B.T.: Os três primeiros dias foram complicados, mas depois pensei que enquanto cá estiver vou tentar fazer o meu melhor.
– Tinha algum conhecimento do plantel?
B.T.: Sim, conhecia o Lionel, que trabalhou comigo. Quando se colocou a hipótese de vir para cá, tentei ver que jogadores é que tinha, já conhecia alguns dos que vieram de Portugal.
– O Filipe Duarte é um dos jogadores com mais currículo do plantel, mas está lesionado. Conta com ele para este ano?
B.T.: Gostava que sim, mas vai ser muito difícil. Talvez em Junho, mas em Junho não terá ritmo. O Filipe seria uma mais-valia, não só para a competição interna, mas principalmente para a AFC Cup. É um central, contaria como [jogador] local, e numa prova internacional a experiência conta muito.
– Como decorreu a preparação para o arranque do campeonato?
B.T.: Estou a conhecer os jogadores, alguns deles trabalham.

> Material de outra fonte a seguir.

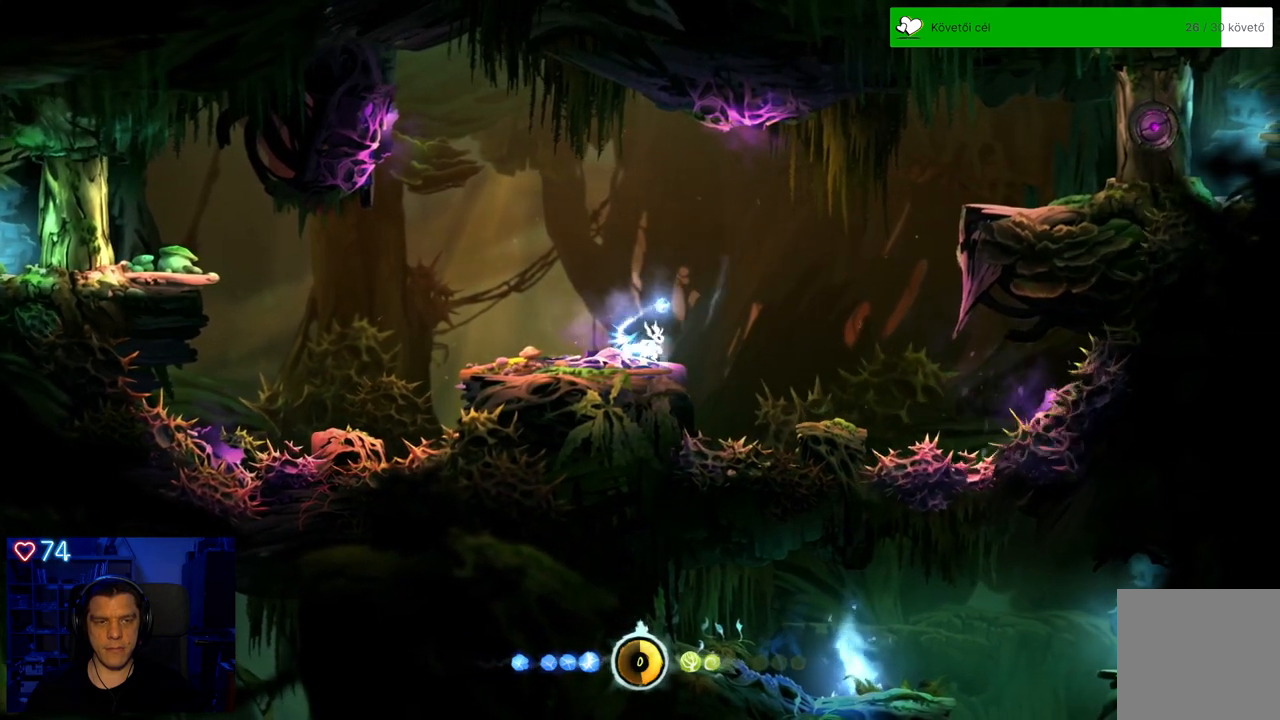
{"buttons": [], "left_stick": "up-left", "right_stick": "center", "events": [[117, "X", "up"], [333, "left_stick", "up-left"]]}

Tivemos o azar de, nas primeiras semanas, alguns não poderem treinar por motivos profissionais. Neste momento é o conhecimento individual, tentar ver as suas características, e depois criar um modelo que se adeqúe a potenciar as suas características e a equipa.
– Procuraram fazer alguns jogos amigáveis como preparação?

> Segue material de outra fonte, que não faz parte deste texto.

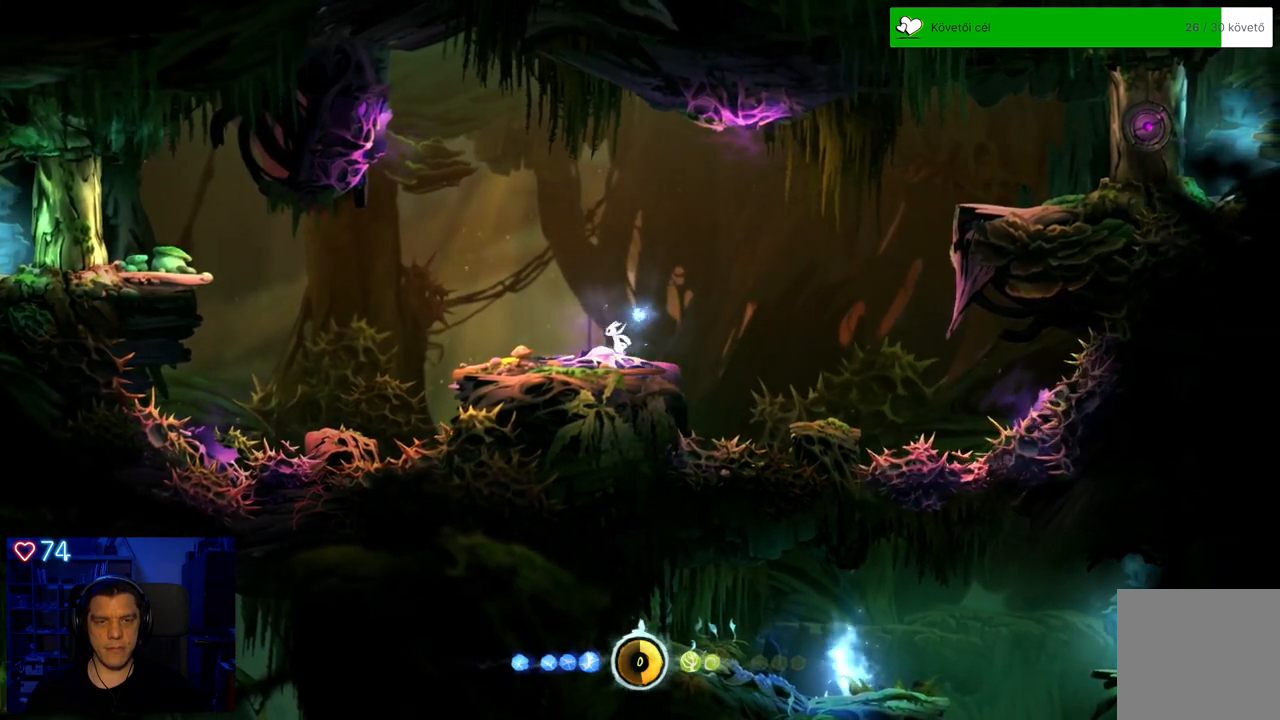
{"buttons": [], "left_stick": "center", "right_stick": "center", "events": [[333, "left_stick", "center"]]}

B.T.: Sim, mas não havia espaços. É complicado. Chegámos a treinar com quatro ou cinco jogadores, uns lesionados, outros porque estavam a trabalhar, acaba por ser um bocado difícil conciliar tudo. Depois acaba por ser uma experiência nova para mim porque nem todos os jogadores que eu tenho são profissionais.
– O plantel já está fechado ou ainda podem entrar ou sair jogadores?
B.T.: Sim, até ao final da primeira volta podem haver mexidas.
– Por vezes, quando entram num clube novo, os treinadores levam jogadores que conhecem. Existiu, ou existe, essa intenção este ano com o Benfica?
B.T.: É complicado, não só em termos monetários, mas também pelas infra-estruturas. Por vezes chegamos a acordo com um jogador, que depois se vai informar sobre as condições de trabalho, e é mais complicado. Neste momento está cá um jogador que trabalhou comigo na Tanzânia, o Tito Okello. Acho que não só para o Benfica como para o futebol de Macau, se nós queremos ter uma liga mais competitiva, e nas provas internacionais ter um pouco mais de querer e acreditar, temos que ter infra-estruturas para poder trabalhar. Enquanto não houver isso é um bocadinho dar o peixe e não dar a cana
– Que análise faz deste início de arranque de campeonato?
B.T.: Dá para ver claramente que a dificuldade principal é o terreno do treino porque em termos de ocupação racional de espaços noto os jogadores um pouco perdidos. Há três ou quatro equipas que vão lutar para não descer, a Alfândega e o Lai Chi, talvez o Hang Sai também. Depois há equipas como nós, o Ching Fung, CPK, Ka I e o Sporting que estão a lutar por algo mais.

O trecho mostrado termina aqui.